Key Experimental Results

Noisy Label Detection: CIFAR-10N/100N (ROC AUC %)

Method CIFAR-10N Aggre CIFAR-10N Random CIFAR-10N Worst CIFAR-100N Noisy
LiSSA 59.74±2.91 59.78±2.77 65.75±0.39 57.48±1.70
TracIn 53.91±5.85 61.61±0.74 65.74±2.32 56.13±2.51
GEX 87.38±1.21 91.11±0.53 93.28±0.10 90.17±0.70
DataInf 58.50±3.98 54.50±2.32 55.49±1.45 53.69±1.35
VM 95.18±0.15 95.92±0.10 95.88±0.13 89.77±0.08
FVM 96.14±0.06 96.63±0.03 96.46±0.08 90.80±0.04

Noisy Label Relabeling (Top-1 Accuracy %)

Method Aggre Random Worst CIFAR-100N
LiSSA 5.28 9.04 19.32 0.28
TracIn 37.08 53.28 50.66 20.11
GEX 30.19 54.03 80.35 22.41
VM 94.17 91.94 85.01 58.13
FVM 94.63 92.46 86.09 70.61

FVM achieves 70.61% on CIFAR-100N relabeling, which is over 3 times higher than the previous best GEX (22.41%).

Influence Identification in Text Generation (Llama-2-13B + LoRA)

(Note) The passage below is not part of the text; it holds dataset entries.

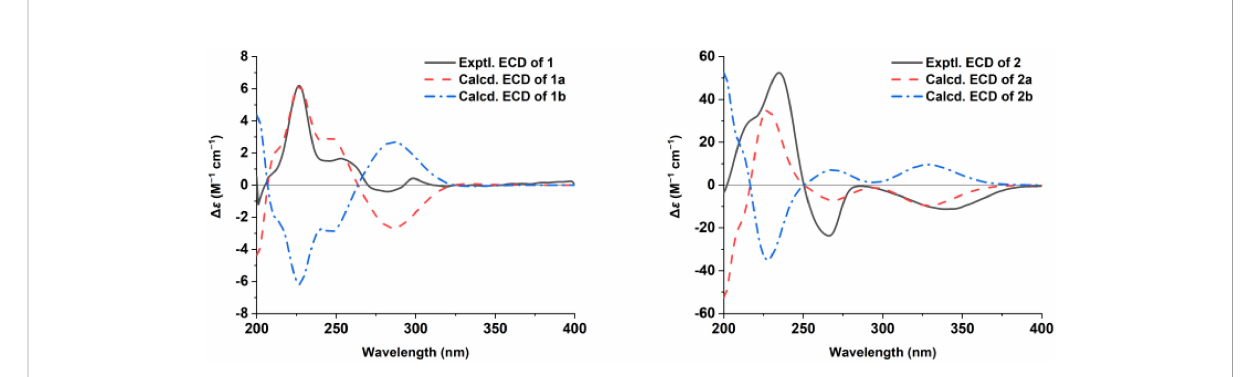
FIGURE 3 The calculated and experimental electronic circular dichroism (ECD) spectra of 1 and 2 .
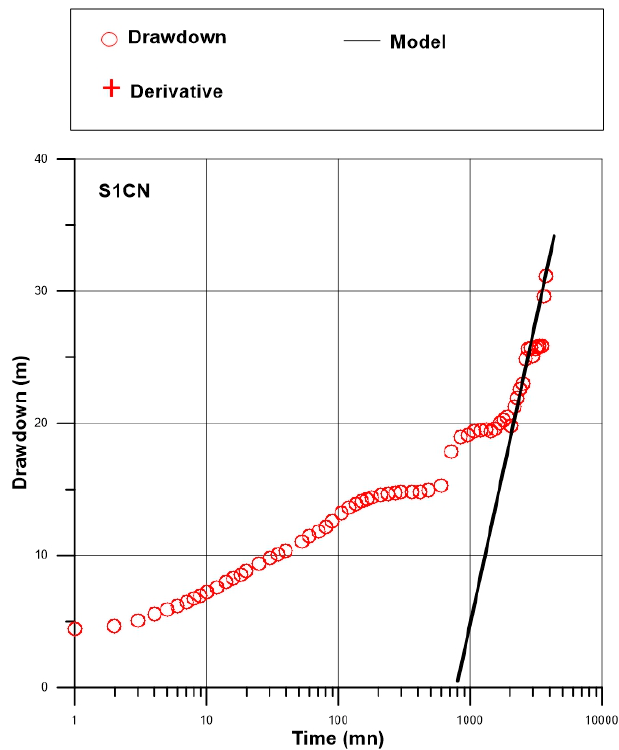
Figure 8. Semi-logarithmic plot of pumping data form pumping well S1CN and straight-line interpretation of late time data.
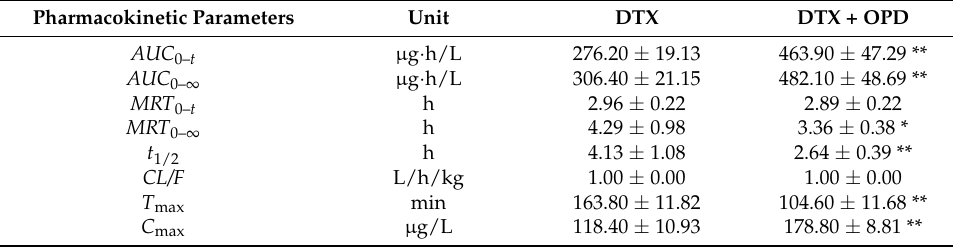
Table 3. Change of pharmacokinetic parameters of DTX in rats with or without OPD ( x ± s , n = 5).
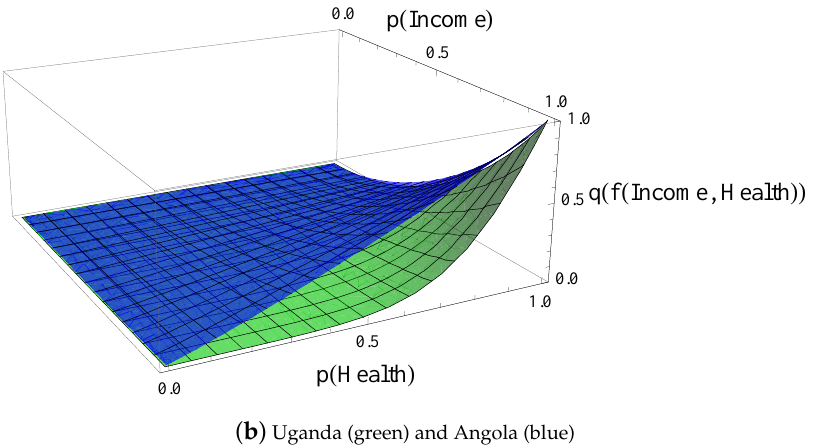
Figure 1. Bivariate Lorenz surfaces: evolution of multidimensional inequality in wealth and health. The curves are defined by Equation (14) with components defined in Equations (20) and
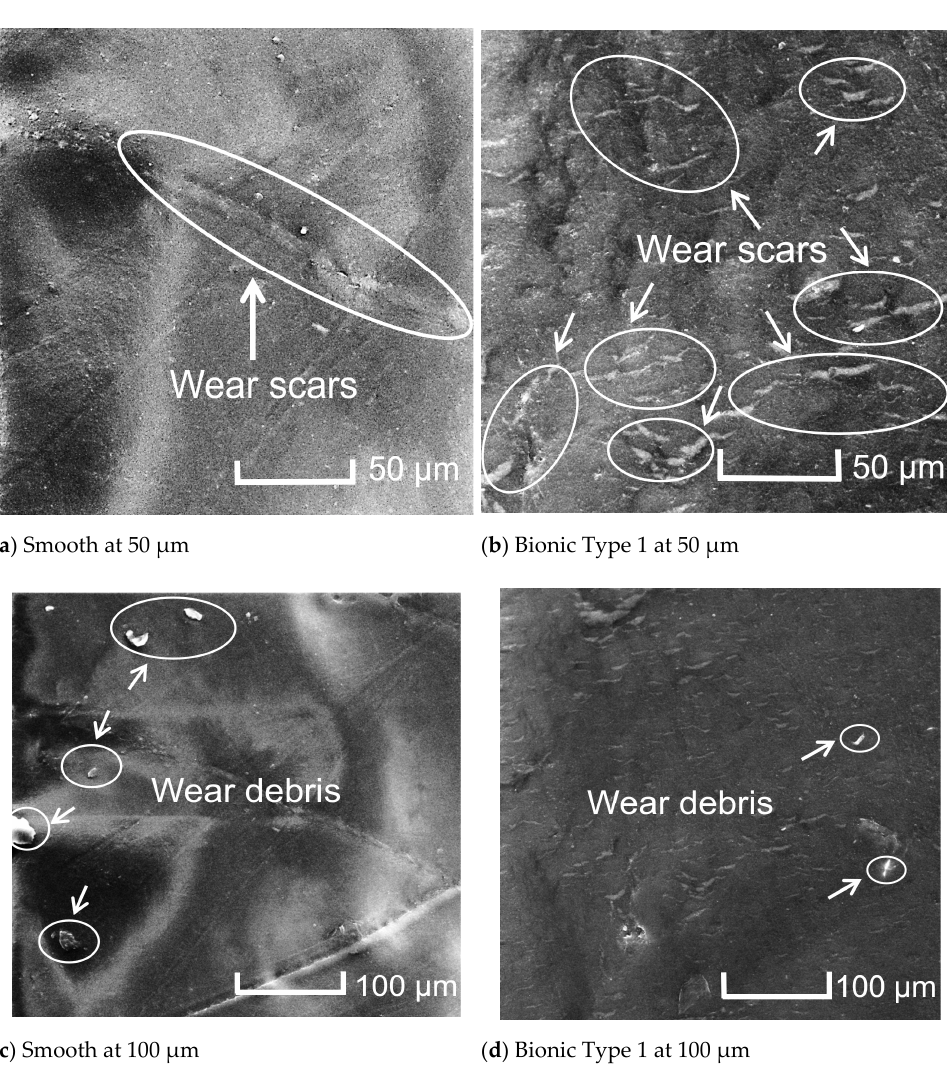
Figure 8. Worn micromorphology of different test samples.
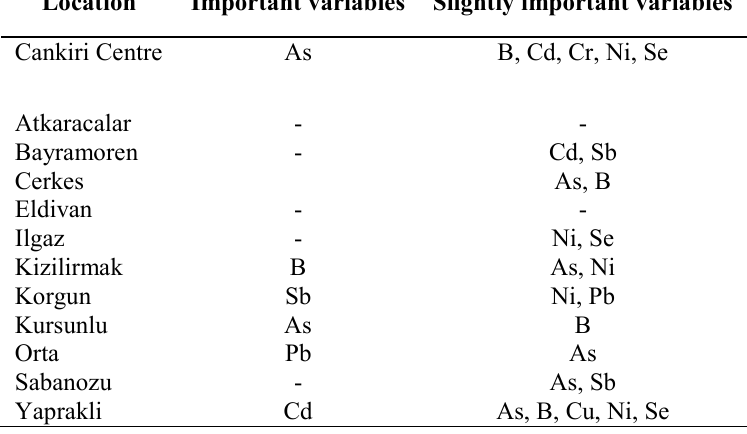
Table 3. The most important water quality variables for each location of Cankiri, Turkey.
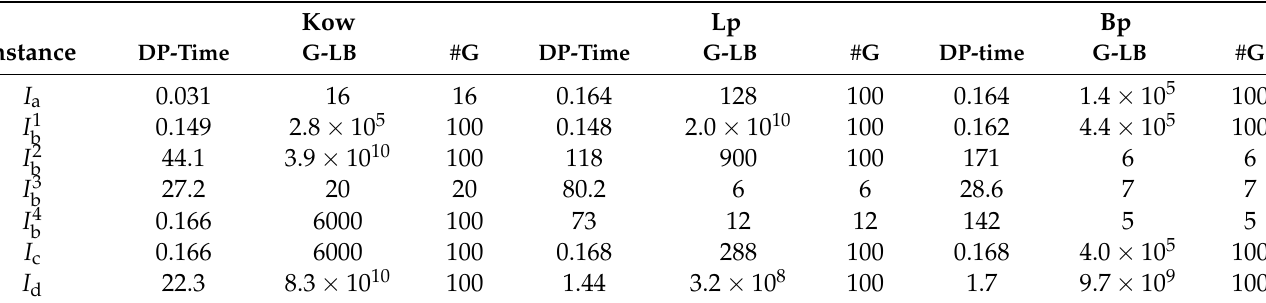
Table 13. Results of Stage 5 for K OW , L P , and B P .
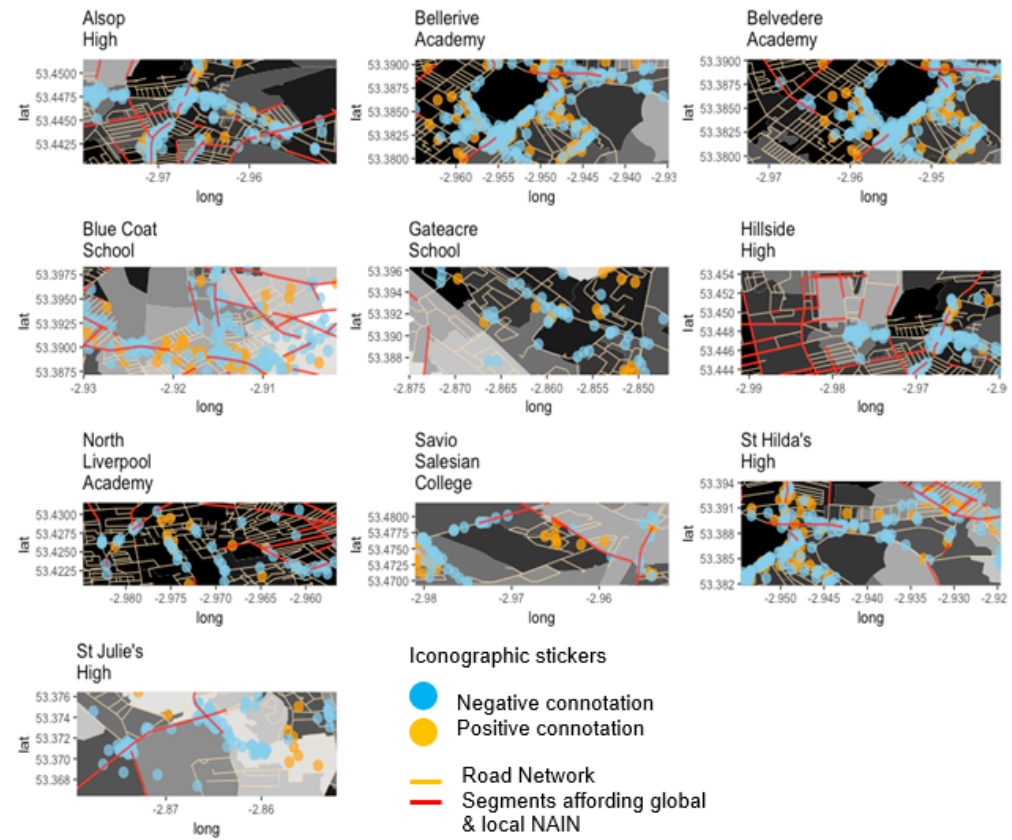
Figure 12. Array of community samples showing extract Depthmap segments overlaid on IMD by LSOA (Liverpool case study). Blue points represent negative weights such as ‘sad’, ‘shocked’, etc. Orange represents positive weights such as ‘love’, ‘happy’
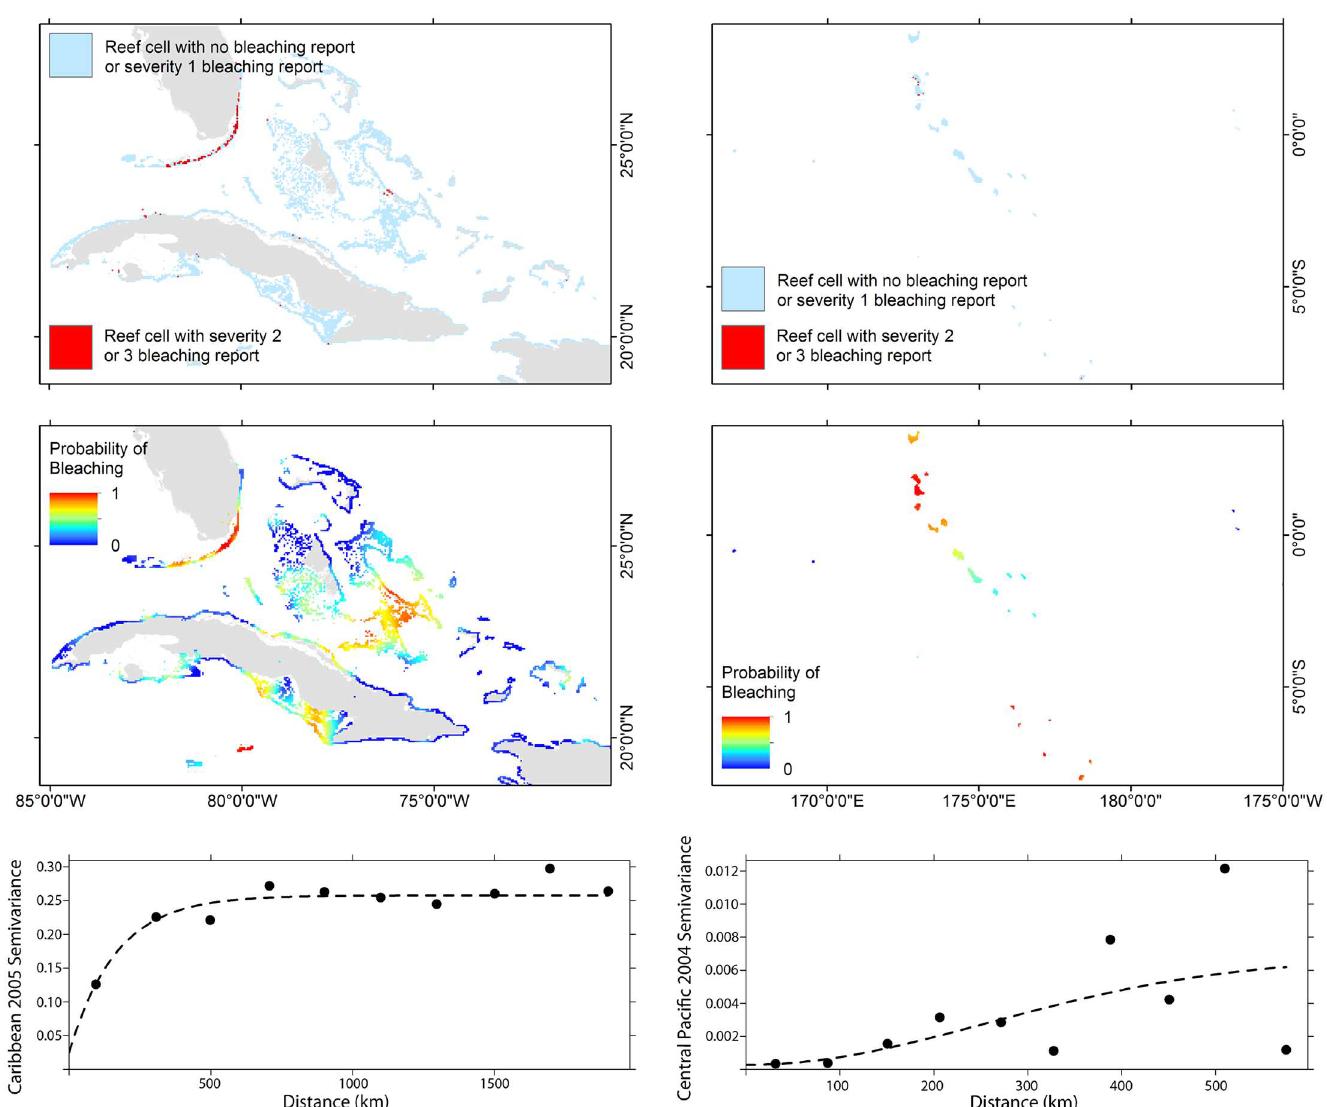
Fig 4. Examples of bleaching observations and probabilities for the Caribbean in 2005 (a,c,e) and central-westequatorial Pacific in 2004 (b,d,f). Top panels(a,b) show the raw observations of moderate and severe bleaching(level2 and 3) from the database; middle panels(c,d) show the interpolated bleachingprobabilities; and bottom panels (e,f) show the semi-variogramsfor the regionand year.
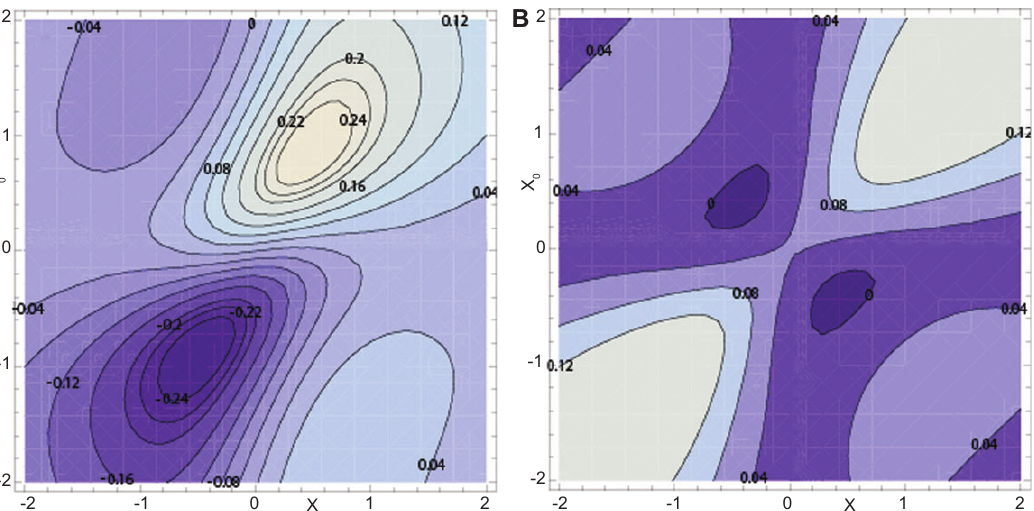
*( ) T u *( ) T v (A) and tangential (B) surface displacements due to the hole under the action of the α = α = 0 0 is a coordinate of applied force. The linear quantities are 0 ( 2 ) where f is a value of the applied tan- T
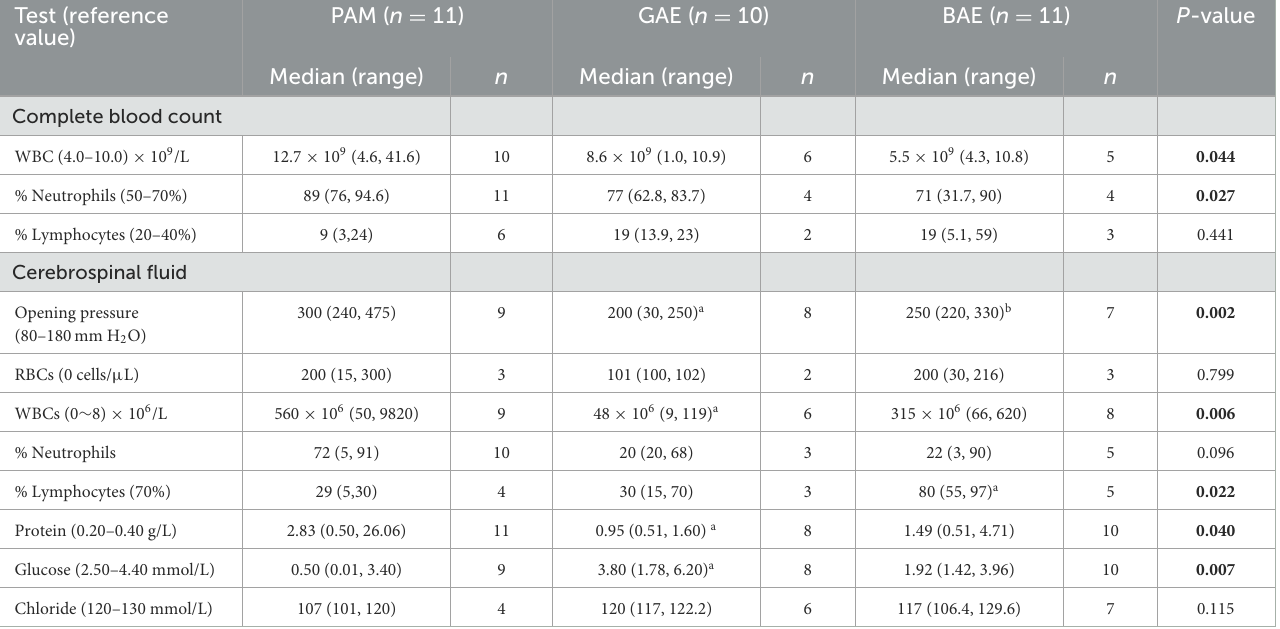
TABLE 3 Initial laboratory findings for three free-living amoebae infections in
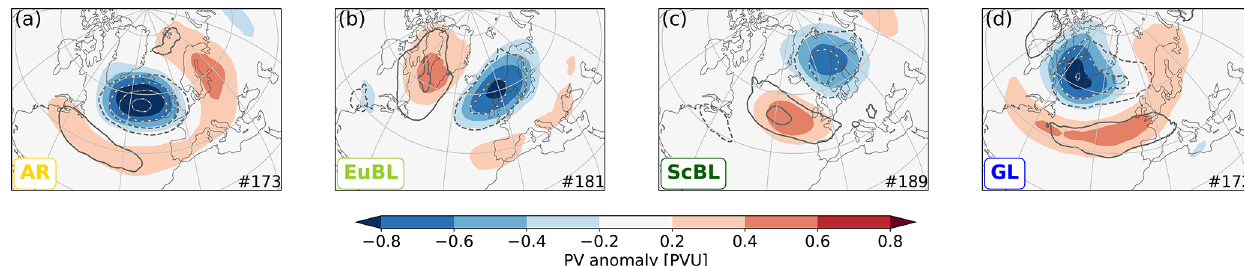
Figure 1. Year-round regime pattern in terms of PV on isentropic levels of blocked weather regimes: (a) Atlantic ridge (AR), (b) European blocking (EuBL), (c) Scandinavian blocking (ScBL), and (d) Greenland blocking (GL). Shading defines the PV regime pattern as composite of all days within a regime life cycle. Contours indicate the composite regime pattern at onset (with a 0.2PVU contour interval). The isentropic levels underlying these composites undergo seasonal variation as given in Sect.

Task Method ROC AUC Recall
Sentence Transformations TracIn 94.95±6.14 70.97±25.18
Sentence Transformations DataInf 99.58±1.96 96.18±9.33
Sentence Transformations VM 99.97±0.16 99.10±2.79
Math Problems TracIn 78.50±17.77 26.61±39.95
Math Problems DataInf 99.86±0.68 97.37±6.97
Math Problems FVM 99.99±0.07 99.38±1.65

Key Findings

  • FVM significantly outperforms baselines across all CIFAR-10N setups (3-6% higher AUC than GEX) with extremely low variance.
  • IF performance is highly correlated with validation set accuracy (Figure 2), directly validating the theoretical analysis.
  • Standard IF actually degrades after SAM training (Figure 3a), proving the necessity of the proposed new IF formulation.
  • VM already substantially outperforms standard IF, while FVM further improves performance in most settings.

Highlights & Insights

  1. Overturning Conventional Wisdom: IF failure is not caused by Hessian approximation errors, but by the sharpness in loss change estimation.
  2. Perfect Alignment Between Theory and Experiment: The predictions of Theorem 3.2 are precisely verified by Figures 2 & 3.
  3. Elegant Rectification: Two core modifications—training on the validation set + replacing the first-order expansion with a second-order one.
  4. Qualitative Leap in Performance: Relabeling accuracy increases from ~22% to ~70%, indicating a paradigm shift rather than incremental improvement.

Limitations & Future Work

  • SAM training on the validation set incurs additional computational overhead.
  • Second-order IF is more complex than its first-order counterpart, limiting large-scale applications.
  • Requires a clean validation set, which may be difficult to obtain in some scenarios.
  • The extent of improvement under non-noise data scenarios requires systematic validation.
  • Koh & Liang (2017) Standard IF: Serves as the foundation for the improvements in this work.
  • TracIn (Pruthi et al., 2020): First-order IF approximation, similarly affected by vanishing gradients.
  • GEX (Kim et al., 2023): Leverages gradient expectation for attribution, requiring 32 tuning runs (whereas FVM requires only 1).
  • SAM (Foret et al., 2021): Provides the optimization tool for finding flat minima.
  • Inspiration: The impact of loss landscape geometric properties on gradient-based methods has been vastly underestimated.

Rating

  • Novelty: ⭐⭐⭐⭐⭐ Identifies the core failure mode of IF that has been overlooked for a decade.
  • Experimental Thoroughness: ⭐⭐⭐⭐⭐ Evaluated across four types of tasks and multiple datasets, complete with detailed ablation studies.
  • Writing Quality: ⭐⭐⭐⭐ Elegant design of diagnostic experiments in Figures 2 & 3.
  • Value: ⭐⭐⭐⭐⭐ The breakthrough in relabeling capability opens up new application spaces.